- _About this task_
Scan the data for "note" and copy the lines it appears in.

___ Material supplied

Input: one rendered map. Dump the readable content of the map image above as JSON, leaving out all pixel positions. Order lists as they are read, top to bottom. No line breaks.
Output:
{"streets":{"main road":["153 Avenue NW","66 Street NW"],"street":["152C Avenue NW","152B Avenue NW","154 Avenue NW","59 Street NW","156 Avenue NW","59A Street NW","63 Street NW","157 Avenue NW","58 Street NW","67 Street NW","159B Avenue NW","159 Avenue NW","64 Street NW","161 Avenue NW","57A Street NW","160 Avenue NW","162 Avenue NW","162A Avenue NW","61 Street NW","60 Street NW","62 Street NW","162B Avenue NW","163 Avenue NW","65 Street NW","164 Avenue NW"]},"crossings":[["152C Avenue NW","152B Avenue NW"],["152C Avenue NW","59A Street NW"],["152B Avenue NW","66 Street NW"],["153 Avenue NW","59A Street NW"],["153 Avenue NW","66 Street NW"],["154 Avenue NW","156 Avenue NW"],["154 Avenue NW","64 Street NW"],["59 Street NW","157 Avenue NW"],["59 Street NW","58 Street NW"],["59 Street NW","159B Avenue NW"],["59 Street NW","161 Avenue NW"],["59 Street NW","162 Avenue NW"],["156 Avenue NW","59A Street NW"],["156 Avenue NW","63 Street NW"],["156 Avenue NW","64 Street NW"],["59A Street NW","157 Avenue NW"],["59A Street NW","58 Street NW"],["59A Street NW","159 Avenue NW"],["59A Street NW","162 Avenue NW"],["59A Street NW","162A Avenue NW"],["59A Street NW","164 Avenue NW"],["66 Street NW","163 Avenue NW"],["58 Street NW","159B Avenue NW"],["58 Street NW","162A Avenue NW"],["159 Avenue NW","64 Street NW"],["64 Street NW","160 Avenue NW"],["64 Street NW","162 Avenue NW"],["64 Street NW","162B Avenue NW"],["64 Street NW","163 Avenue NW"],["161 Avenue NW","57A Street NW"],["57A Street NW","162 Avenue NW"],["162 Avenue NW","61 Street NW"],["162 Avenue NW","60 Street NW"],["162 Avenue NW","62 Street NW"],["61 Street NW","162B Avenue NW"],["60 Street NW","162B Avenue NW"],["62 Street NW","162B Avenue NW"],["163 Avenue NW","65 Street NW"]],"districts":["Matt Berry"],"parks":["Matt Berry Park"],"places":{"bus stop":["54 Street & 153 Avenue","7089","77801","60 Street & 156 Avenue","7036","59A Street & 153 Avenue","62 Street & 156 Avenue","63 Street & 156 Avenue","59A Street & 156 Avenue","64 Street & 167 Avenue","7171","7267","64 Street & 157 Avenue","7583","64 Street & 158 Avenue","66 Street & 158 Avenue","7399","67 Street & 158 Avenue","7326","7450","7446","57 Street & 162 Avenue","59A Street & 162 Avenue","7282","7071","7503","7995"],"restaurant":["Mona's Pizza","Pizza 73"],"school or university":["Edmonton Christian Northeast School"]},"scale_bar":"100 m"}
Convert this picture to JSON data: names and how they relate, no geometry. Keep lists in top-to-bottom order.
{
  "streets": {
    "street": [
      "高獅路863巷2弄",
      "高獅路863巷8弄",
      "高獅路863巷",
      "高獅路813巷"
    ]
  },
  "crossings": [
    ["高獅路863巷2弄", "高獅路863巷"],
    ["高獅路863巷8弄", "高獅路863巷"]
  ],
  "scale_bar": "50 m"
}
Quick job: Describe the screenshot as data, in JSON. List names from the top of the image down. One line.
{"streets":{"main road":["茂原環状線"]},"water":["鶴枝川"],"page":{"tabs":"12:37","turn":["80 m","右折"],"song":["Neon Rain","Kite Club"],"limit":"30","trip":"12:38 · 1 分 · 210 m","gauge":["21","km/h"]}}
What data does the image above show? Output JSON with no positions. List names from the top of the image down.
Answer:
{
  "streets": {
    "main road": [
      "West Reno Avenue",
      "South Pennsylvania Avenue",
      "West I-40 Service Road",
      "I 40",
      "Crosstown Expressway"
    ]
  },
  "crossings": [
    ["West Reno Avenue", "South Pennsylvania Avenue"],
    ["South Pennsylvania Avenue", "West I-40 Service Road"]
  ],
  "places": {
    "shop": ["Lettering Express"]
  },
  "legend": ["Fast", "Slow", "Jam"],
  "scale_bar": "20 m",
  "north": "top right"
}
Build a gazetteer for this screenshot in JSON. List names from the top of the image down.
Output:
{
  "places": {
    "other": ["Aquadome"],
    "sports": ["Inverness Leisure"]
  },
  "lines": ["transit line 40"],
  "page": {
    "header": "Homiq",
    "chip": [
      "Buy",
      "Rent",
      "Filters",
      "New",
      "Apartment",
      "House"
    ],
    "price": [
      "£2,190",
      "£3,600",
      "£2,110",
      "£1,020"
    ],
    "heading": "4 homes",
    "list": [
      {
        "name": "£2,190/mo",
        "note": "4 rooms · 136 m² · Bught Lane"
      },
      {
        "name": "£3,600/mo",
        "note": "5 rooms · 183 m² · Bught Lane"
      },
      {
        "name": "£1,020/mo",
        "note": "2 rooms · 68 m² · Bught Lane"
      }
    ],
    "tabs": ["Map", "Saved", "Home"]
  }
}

______

- _Answer area_
        "note": "4 rooms · 136 m² · Bught Lane"
        "note": "5 rooms · 183 m² · Bught Lane"
        "note": "2 rooms · 68 m² · Bught Lane"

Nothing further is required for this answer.